In a healthy relationship, both people perform at a FUNCTIONAL level: they can handle decision-making processes, overcome difficulties and are productive enough to manage the important things in life. In other words, each person is independent and can take care of him- or herself.
When we think of healthy relationships, we are thinking at the level at which we satisfactorily conduct our social roles as father / mother, son / daughter, girlfriend / boyfriend, wife / husband, boss / employee. We take responsibility for our results.
Outside this healthy range, there are those who underperform and those who overperform.
Underperformers cannot make decisions or do anything on their own. They are paralyzed with fear and panic. Underperformers procrastinate. They sabotage themselves—even though they have potential, they choose to do nothing.
Underperformers do not take responsibility for their lives and usually blame others for their problems, displaying immaturity, complaining and being too lazy to do anything. Or maybe they are afraid, and they get involved with drugs, gambling or anything that allows some escape from reality.

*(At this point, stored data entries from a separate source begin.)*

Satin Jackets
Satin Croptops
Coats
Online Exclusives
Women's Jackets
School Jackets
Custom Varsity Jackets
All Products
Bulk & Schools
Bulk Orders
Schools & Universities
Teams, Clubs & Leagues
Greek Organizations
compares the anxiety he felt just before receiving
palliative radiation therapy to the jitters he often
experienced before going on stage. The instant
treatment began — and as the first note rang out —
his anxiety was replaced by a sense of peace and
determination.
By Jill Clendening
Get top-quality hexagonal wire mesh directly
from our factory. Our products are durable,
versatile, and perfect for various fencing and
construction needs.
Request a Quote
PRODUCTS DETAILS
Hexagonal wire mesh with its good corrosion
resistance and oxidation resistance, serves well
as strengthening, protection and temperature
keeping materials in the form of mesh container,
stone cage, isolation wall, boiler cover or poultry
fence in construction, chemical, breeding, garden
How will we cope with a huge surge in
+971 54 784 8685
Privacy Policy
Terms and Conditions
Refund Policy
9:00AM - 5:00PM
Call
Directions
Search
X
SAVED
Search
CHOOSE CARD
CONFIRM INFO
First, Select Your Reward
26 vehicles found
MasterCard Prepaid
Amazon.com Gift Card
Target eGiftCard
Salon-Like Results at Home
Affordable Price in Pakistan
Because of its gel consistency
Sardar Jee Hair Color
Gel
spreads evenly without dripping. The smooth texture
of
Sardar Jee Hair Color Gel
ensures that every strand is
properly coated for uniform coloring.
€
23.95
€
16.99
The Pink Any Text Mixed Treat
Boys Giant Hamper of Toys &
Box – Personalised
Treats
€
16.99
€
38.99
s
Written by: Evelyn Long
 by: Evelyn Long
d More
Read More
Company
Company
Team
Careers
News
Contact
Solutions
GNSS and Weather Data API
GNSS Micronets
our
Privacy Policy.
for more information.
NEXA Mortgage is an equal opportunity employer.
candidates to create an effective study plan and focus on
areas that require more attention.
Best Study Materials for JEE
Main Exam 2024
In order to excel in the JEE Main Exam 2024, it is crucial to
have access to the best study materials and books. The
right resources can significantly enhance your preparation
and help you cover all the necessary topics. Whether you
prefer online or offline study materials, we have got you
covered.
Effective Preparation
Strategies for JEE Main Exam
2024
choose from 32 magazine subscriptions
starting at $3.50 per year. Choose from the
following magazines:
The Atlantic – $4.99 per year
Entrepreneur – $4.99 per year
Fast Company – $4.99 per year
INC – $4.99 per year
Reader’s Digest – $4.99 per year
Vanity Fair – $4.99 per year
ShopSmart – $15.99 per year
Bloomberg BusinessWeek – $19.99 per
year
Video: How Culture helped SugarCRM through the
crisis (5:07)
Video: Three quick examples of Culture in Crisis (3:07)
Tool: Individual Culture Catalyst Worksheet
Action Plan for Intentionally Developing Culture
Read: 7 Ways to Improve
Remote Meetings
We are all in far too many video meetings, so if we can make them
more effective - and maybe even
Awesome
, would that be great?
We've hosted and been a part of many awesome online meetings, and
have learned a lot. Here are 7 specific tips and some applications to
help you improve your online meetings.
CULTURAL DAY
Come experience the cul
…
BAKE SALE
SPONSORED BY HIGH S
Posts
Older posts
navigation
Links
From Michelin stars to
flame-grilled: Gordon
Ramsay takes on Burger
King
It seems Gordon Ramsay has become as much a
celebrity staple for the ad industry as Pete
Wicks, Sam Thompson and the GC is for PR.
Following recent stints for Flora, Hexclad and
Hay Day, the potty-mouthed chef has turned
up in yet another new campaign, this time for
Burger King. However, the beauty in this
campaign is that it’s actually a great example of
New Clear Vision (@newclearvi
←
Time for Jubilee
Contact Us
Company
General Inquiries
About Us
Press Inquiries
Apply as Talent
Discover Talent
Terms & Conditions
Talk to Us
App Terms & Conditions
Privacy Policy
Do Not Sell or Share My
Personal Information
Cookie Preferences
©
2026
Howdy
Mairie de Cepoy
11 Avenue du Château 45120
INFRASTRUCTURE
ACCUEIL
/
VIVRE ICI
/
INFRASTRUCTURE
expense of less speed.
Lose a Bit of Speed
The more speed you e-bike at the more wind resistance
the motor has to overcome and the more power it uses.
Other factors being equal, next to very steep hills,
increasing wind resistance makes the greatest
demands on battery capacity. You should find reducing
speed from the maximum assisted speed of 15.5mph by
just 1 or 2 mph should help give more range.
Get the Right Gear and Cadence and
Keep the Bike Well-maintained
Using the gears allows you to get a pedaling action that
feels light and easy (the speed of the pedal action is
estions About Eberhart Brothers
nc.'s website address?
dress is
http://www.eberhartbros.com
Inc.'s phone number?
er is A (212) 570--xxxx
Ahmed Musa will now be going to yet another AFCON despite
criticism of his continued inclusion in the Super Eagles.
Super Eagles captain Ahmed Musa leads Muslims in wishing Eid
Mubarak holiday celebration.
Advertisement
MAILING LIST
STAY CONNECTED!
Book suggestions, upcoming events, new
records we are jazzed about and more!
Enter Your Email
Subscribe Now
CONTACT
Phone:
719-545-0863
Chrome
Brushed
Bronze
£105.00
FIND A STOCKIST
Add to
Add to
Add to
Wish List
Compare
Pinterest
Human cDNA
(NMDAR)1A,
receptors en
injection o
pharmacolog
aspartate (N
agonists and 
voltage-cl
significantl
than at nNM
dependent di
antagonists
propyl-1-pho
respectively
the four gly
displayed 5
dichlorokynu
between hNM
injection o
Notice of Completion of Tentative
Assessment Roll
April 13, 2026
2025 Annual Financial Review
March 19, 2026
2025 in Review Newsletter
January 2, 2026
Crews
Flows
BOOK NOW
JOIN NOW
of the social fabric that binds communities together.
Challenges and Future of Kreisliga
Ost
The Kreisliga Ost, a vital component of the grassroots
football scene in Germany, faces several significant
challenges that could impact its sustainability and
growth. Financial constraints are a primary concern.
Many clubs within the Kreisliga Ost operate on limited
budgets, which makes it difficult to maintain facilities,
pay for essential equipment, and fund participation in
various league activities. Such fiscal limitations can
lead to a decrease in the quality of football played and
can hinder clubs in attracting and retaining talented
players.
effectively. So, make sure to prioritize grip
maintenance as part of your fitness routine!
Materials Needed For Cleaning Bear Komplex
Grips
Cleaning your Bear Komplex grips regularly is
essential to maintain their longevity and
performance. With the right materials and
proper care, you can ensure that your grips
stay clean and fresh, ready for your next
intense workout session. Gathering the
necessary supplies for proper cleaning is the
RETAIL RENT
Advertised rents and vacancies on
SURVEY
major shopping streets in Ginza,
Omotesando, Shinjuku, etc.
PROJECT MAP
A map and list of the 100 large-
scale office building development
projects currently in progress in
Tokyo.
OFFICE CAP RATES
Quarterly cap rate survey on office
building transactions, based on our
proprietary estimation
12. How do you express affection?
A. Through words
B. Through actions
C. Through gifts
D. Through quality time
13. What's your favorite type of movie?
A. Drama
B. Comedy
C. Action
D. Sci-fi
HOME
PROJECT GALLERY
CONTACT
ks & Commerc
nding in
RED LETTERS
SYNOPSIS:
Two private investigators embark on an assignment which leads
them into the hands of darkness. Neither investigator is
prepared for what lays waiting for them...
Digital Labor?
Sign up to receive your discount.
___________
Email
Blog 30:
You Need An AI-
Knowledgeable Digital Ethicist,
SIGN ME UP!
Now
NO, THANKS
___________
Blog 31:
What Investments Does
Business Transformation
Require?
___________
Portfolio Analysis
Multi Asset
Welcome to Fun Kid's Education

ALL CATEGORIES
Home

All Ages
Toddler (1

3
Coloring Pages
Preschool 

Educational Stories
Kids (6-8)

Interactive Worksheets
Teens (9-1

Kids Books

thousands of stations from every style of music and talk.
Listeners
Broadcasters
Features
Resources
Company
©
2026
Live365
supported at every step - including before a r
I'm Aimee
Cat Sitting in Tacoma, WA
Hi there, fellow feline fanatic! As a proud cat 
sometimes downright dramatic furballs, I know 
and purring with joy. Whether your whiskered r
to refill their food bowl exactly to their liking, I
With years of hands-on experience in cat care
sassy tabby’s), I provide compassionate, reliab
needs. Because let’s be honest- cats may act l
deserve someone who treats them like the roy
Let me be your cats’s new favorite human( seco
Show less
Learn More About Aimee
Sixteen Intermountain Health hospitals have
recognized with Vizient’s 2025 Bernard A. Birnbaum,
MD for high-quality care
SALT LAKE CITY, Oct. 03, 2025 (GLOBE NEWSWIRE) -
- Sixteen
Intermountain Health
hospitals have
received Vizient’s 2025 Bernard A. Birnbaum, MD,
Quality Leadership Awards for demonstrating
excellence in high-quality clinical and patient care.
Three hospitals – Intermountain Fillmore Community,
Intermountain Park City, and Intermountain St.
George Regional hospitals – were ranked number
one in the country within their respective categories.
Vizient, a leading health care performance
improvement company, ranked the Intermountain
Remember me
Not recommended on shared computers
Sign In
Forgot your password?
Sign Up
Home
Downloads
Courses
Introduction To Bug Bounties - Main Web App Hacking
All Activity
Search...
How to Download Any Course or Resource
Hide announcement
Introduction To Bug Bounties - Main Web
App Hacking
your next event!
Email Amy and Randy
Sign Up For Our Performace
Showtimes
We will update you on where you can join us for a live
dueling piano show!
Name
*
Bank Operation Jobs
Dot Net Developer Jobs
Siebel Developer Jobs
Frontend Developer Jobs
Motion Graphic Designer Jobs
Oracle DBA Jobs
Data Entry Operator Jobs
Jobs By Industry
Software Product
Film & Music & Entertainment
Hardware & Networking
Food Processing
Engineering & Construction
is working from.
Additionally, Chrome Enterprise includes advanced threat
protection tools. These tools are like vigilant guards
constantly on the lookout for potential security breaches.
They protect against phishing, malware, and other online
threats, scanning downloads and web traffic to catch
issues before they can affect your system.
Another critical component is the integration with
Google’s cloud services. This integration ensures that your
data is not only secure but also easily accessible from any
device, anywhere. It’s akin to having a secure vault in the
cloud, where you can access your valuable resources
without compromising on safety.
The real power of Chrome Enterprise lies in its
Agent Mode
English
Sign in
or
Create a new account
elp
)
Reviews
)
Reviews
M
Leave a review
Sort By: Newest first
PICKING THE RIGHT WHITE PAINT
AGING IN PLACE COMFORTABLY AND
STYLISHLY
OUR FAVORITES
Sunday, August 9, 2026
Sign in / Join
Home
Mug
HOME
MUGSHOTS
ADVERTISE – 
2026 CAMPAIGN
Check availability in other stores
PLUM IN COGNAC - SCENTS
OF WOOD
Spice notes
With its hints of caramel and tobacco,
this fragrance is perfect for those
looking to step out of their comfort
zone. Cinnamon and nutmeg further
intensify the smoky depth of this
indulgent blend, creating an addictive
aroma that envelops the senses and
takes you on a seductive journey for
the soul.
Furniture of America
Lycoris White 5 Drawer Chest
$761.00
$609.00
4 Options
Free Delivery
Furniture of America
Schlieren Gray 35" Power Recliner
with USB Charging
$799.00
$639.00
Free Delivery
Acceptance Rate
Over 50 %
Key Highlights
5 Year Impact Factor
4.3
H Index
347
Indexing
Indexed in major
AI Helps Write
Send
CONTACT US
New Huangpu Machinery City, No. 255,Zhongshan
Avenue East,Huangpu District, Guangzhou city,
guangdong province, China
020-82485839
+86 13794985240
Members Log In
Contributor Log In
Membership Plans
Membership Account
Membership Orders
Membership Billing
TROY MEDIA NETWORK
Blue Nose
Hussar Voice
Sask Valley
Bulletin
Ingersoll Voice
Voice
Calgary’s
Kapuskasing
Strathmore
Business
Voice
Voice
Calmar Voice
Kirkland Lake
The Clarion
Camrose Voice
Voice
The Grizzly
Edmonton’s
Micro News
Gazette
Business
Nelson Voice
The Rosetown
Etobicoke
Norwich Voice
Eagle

At the other end of the spectrum is the person who overperforms. They are not responsible only for their own choices but also carry the burden of others, assuming responsibility for the lives of those who are around them. Do you know people like that?
Here at Arata Academy we have many online courses, and I recognize in our students many people who fit this profile. Perfectionists are overperformers who are detail-oriented, seeking continuous improvement, striving to be role models both at work and in family life. These are people who like to always improve. The motto of Arata Academy is “Your continued improvement”, yet it is a good thing to respect some boundaries.
Without boundaries, our overperformance may invade the sphere of others. Even though there is the positive intention to help and enlighten others with our experience and our knowledge, we began to intervene without being invited. When our advice is not heard, we become agitated and worried. When our help is not followed by appreciation, we resent it.
Ultimately, it is exactly this help which is becoming an obstacle for the development of the underperformer, who now has no need to perform! Everything is taken care of by the overperformer, eliminating the underperformer’s opportunity to grow.
The ideal is to stay in the functional level, in the middle. The more extreme our position, the less healthy our relationships will be. One person ends up making things worse for the other—the underperformer may give signals that trigger the intervention of the overperformer, and both will suffer.
This gets even worse when the dynamic is, “I cannot live without you.” Then we have some emotional blackmail. Maybe one partner will perceive that life is indeed not possible without the other, since their roles are complementary.
And this opens up several questions. Do I really love the person … or do I love the role that is being played and the type of response that I get as a reaction from the other? Is this drama bringing the emotional peaks that help me feel alive?
To answer to all this, it is necessary to know each other better and to develop maturity.